> Records for the exercise:
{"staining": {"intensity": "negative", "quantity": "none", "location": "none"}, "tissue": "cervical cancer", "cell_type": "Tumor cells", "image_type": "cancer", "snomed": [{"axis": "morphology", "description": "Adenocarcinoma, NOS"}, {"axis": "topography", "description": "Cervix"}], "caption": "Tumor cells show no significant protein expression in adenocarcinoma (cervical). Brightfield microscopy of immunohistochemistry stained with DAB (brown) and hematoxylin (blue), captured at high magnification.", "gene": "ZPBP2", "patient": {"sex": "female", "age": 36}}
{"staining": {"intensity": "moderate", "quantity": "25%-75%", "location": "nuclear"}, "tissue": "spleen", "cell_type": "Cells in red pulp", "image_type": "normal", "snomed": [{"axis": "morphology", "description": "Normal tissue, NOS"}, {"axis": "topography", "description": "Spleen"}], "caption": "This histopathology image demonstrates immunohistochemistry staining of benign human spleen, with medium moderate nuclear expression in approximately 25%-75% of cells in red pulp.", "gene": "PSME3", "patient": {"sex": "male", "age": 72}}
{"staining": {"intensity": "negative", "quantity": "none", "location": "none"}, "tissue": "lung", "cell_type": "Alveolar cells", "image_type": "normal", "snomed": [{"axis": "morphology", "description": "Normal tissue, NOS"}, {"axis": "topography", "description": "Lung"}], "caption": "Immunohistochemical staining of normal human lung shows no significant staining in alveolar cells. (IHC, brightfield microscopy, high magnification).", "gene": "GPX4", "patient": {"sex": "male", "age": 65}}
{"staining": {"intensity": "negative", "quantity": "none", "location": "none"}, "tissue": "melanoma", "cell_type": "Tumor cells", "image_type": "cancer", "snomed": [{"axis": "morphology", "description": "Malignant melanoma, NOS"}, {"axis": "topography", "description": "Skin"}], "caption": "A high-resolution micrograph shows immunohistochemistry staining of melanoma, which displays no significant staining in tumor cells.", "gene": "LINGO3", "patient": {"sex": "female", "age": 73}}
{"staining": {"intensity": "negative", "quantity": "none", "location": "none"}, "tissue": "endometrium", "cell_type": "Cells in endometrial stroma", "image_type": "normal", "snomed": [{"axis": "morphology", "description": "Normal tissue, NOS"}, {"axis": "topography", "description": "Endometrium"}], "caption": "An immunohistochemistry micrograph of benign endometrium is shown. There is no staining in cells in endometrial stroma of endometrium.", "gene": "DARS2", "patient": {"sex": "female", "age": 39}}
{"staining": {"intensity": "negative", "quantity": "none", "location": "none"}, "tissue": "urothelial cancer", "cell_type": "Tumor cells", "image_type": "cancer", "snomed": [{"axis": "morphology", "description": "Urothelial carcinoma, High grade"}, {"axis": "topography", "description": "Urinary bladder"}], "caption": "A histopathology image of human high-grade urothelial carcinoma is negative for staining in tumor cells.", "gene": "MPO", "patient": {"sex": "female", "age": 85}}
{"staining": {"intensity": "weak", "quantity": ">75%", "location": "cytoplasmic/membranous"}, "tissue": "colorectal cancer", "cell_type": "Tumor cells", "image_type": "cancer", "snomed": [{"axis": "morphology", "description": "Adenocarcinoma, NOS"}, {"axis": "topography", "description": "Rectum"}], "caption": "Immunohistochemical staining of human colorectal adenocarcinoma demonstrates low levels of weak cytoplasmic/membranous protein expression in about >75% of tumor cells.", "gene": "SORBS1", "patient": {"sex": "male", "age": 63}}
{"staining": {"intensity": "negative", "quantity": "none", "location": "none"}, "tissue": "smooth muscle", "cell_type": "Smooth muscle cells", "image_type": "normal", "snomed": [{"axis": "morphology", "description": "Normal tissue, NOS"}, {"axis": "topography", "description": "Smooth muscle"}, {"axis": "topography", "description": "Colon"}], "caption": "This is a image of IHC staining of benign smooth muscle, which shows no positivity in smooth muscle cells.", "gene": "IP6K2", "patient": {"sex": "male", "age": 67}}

> Problem:
Copy out all lines of the material above in which "adenocarcinoma" occurs.

> Exercise result:
{"staining": {"intensity": "negative", "quantity": "none", "location": "none"}, "tissue": "cervical cancer", "cell_type": "Tumor cells", "image_type": "cancer", "snomed": [{"axis": "morphology", "description": "Adenocarcinoma, NOS"}, {"axis": "topography", "description": "Cervix"}], "caption": "Tumor cells show no significant protein expression in adenocarcinoma (cervical). Brightfield microscopy of immunohistochemistry stained with DAB (brown) and hematoxylin (blue), captured at high magnification.", "gene": "ZPBP2", "patient": {"sex": "female", "age": 36}}
{"staining": {"intensity": "weak", "quantity": ">75%", "location": "cytoplasmic/membranous"}, "tissue": "colorectal cancer", "cell_type": "Tumor cells", "image_type": "cancer", "snomed": [{"axis": "morphology", "description": "Adenocarcinoma, NOS"}, {"axis": "topography", "description": "Rectum"}], "caption": "Immunohistochemical staining of human colorectal adenocarcinoma demonstrates low levels of weak cytoplasmic/membranous protein expression in about >75% of tumor cells.", "gene": "SORBS1", "patient": {"sex": "male", "age": 63}}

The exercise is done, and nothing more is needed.